BY RICH GALEN
Reprinted from Mullings.com
When most of us think of Congressional overseas junkets we think of keeping an eye on the latest in aircraft technology at the Paris Air Show; investigating the application of banking laws on Grand Cayman Island; or helping understand the engineering involved in the Great Wall of China.
The leadership of the House Foreign Affairs Committee, Committee Chairman Ed Royce (R-CA) and Ranking Democrat Elliot Engel (D-NY) led an overseas trip last week and spent its time in the garden spots of Kiev and Dnipropetrovsk. As you have guessed, they are both in Ukraine.
I spoke with Chairman Royce shortly after he returned.
Assuming the Russians don’t drive tanks over the border into eastern Ukraine, the major issue on the minds of federal and provincial officials is the upcoming election for President. That is scheduled to be held on May 25.
The Russians, he suggested, are heavily invested in destabilizing the eastern provinces (known as “oblasts”) to the point that the elections cannot be run smoothly – if at all.
Royce said that there is a difference between the eastern oblasts and Crimea. In Dnipropetrovsk, where they went after a stop in Kiev, there is a high percentage of Russian-speakers, but the group did not get a sense that there was any widespread move to leave Ukraine.
That was echoed in a recent poll released by the International Republican Institute that showed 67 percent of respondents in the south and 61 percent in the east” opposed having Russia standing by to protect Russian-speaking Ukrainians.
“There are obviously Russian operatives,” he said. “We were told that a hooded band that were supposed to be local separatists were heard speaking Russian with Moscow accents. They stormed and took over city hall,” Royce said, “only to find out they had successfully occupied the opera house.”
Think: Some guys from Columbus, Ohio trying to pretend they’re from Columbus, Mississippi.
The US has to support neighbors in the region like Poland and Lithuania who are, he said, engineering the natural gas pipelines that have been feeding gas from Russia to Eastern Europe to run the other way – and provide emergency natural gas to Ukraine if necessary.
He said that there needed to be a multi-point plan put in place by the Obama Administration that would include immediately approving natural gas exports to Ukraine and Eastern Europe.
“This won’t start right away,” he said even as he maintained there is excess export capacity at ports in the Gulf of Mexico, “but, it would have an immediate impact on natural gas futures that would, in turn, have a negative impact on the Russian economy.”
The third leg of the stool, he said, would be to “send experts to Ukraine so they can develop their own shale gas fields.” He said he was told there was enough recoverable natural gas to supply 50 percent of Ukraine’s needs when fully developed.
“The idea,” he said, is to introduce competition in natural gas as a fuel for Europe from being heavily – in some cases essentially wholly – dependent on Russia to having a choice in suppliers.”
However, he said, the Obama Administration is so anti-fossil fuel that he doubted the President would get behind a multi-faceted plan like that.
I know what you’re saying: The US State Department hired actors to pretend they were Ukrainians and gave the members of the delegation the old happy dance.
A member of the delegation, Rep. Mike Quigley (D-IL) who is not a member of the Committee, went on the trip because of a large pocket of Ukrainians and Poles in his Illinois district. He was quoted by the New York Daily News’ James Warren as saying, “It was the most I’ve learned about anything in a four-day period I had expected a dog and pony show,” Quigley said. “I didn’t expect the optimism we saw, especially about the coming elections. It’s a key moment in their history. There’s a sense it’s their last best hope.”

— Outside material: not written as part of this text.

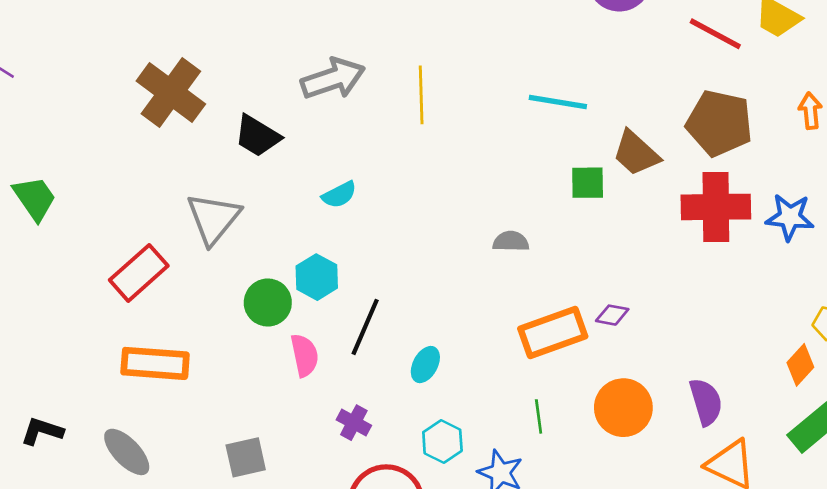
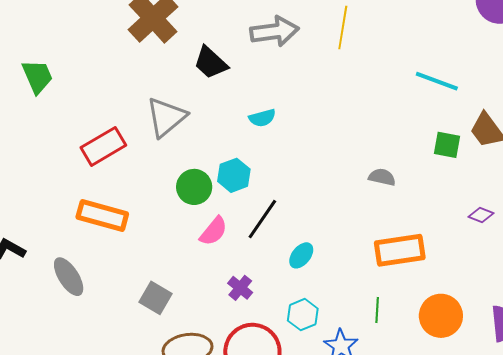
yellow line: (421, 95) -> (343, 27), moved
purple diamond: (612, 315) -> (481, 215), moved
pink semicircle: (304, 355) -> (214, 231), turned 40
gray square: (246, 457) -> (155, 298), turned 32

Royce said that the thousands of international observers who are already in Ukraine and who will be supplemented by more from the U.S. and E.U. for the elections themselves “are the best hope to keep intimidation and fraud to a minimum.”

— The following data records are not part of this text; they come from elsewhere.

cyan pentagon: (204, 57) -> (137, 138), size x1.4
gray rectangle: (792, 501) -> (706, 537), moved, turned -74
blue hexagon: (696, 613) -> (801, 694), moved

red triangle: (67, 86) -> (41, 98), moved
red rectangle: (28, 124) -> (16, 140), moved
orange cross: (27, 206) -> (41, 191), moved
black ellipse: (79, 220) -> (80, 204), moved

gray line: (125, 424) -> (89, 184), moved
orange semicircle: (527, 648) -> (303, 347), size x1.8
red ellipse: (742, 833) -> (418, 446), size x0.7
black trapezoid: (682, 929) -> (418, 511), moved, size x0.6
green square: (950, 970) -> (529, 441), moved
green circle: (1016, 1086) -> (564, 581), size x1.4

Memo to the House Foreign Affairs Committee staff: Come on guys! Rome? London? Prague? Budapest? Let’s get some real trips on the travel schedule.

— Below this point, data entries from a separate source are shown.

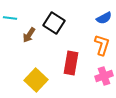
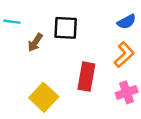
black square: (54, 23) -> (66, 28), turned -30
orange L-shape: (102, 45) -> (124, 55), turned 30

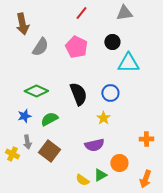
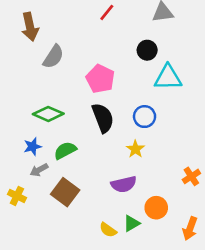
pink pentagon: (76, 47) -> (100, 79), moved
orange cross: (146, 139) -> (191, 176), turned -32
gray arrow: (27, 142) -> (39, 170), moved, turned 72

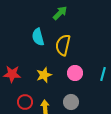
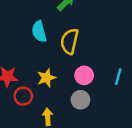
red circle: (25, 102) -> (23, 96), moved
gray circle: (71, 102) -> (80, 100), moved

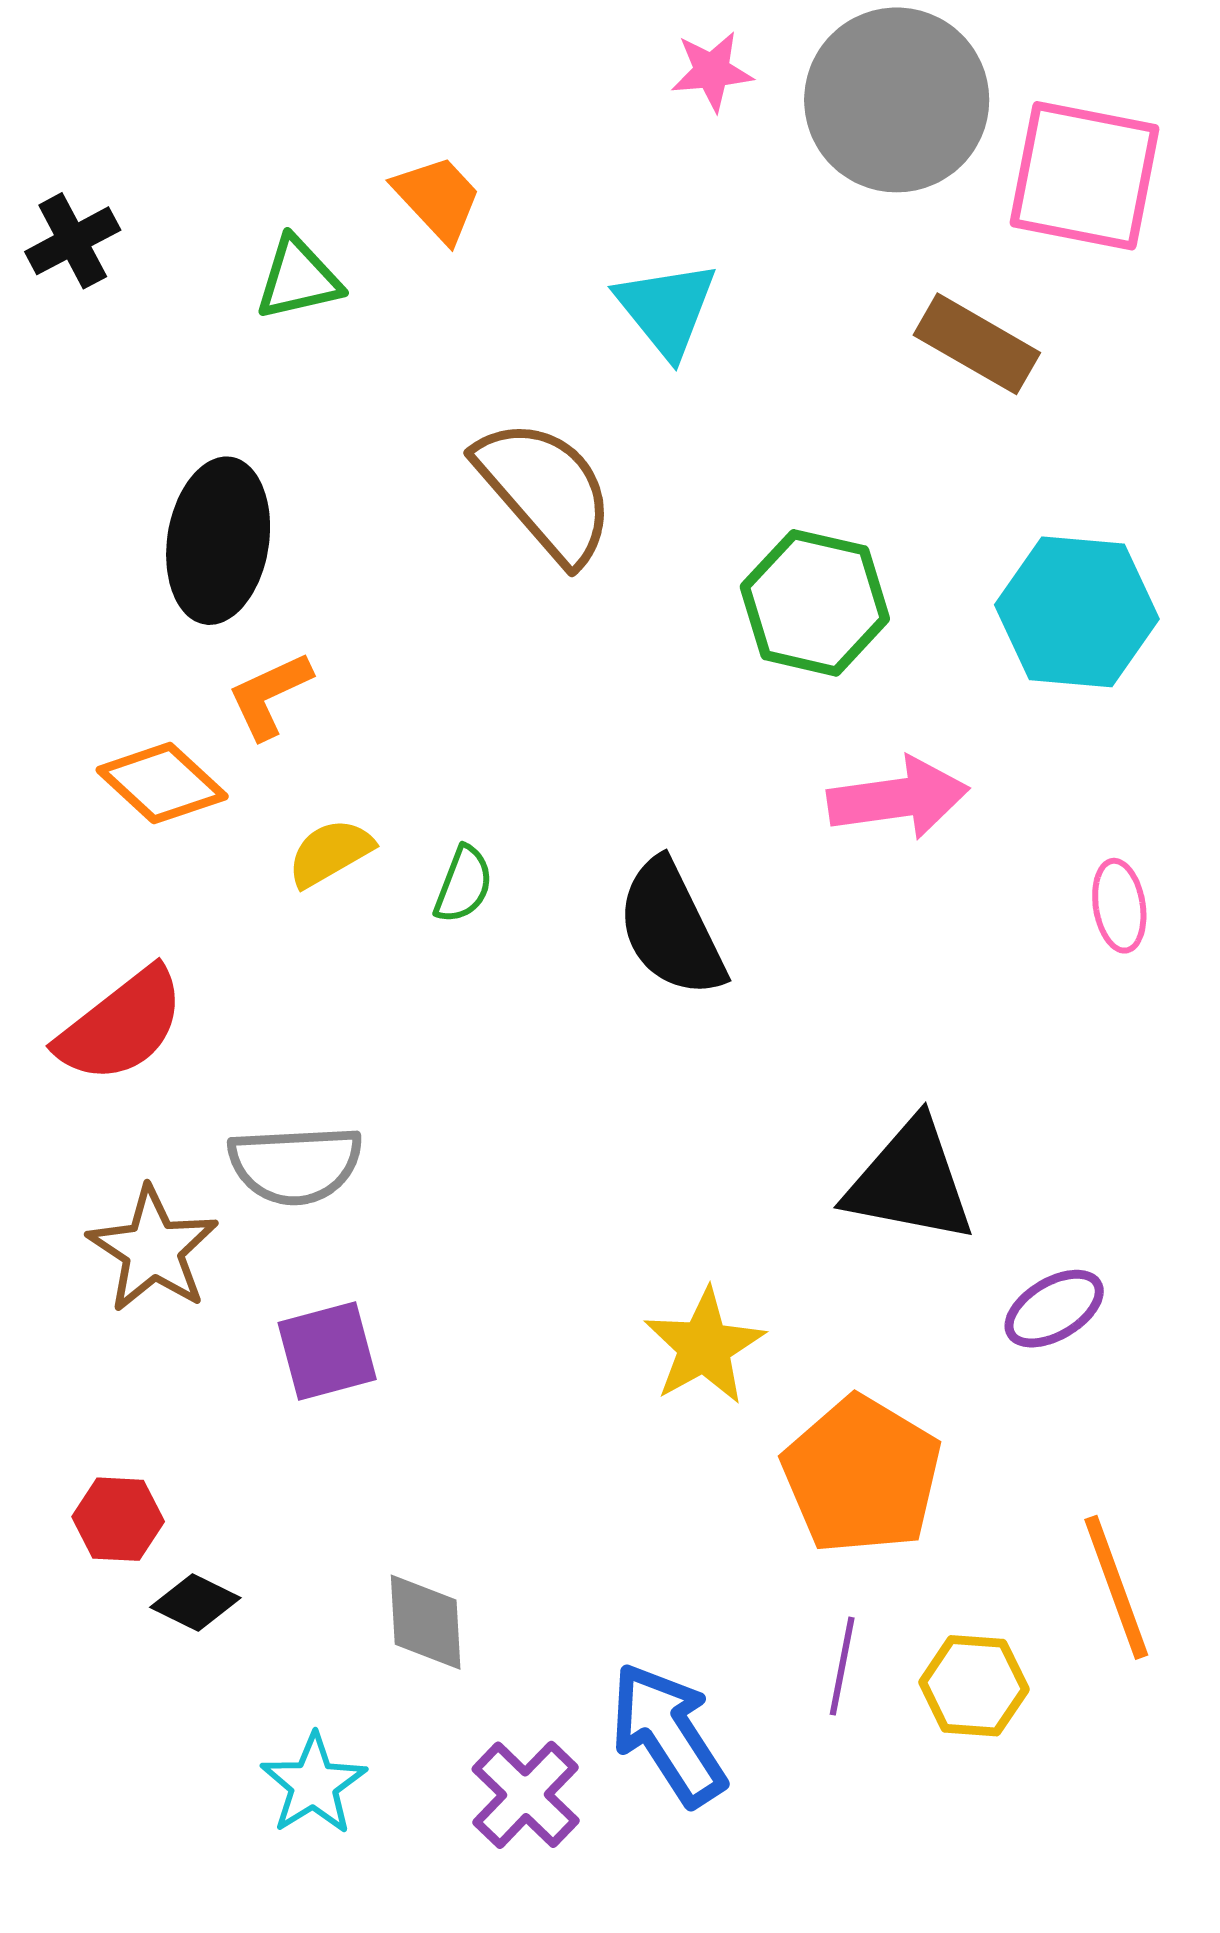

Editor’s Note: Rich Galen is former communications director for House Speaker Newt Gingrich and Senator Dan Quayle. In 2003-2004, he did a six-month tour of duty in Iraq at the request of the White House engaging in public affairs with the Department of Defense. He also served as executive director of GOPAC and served in the private sector with Electronic Data Systems. Rich is a frequent lecturer and appears often as a political expert on ABC, CNN, Fox and other news outlets.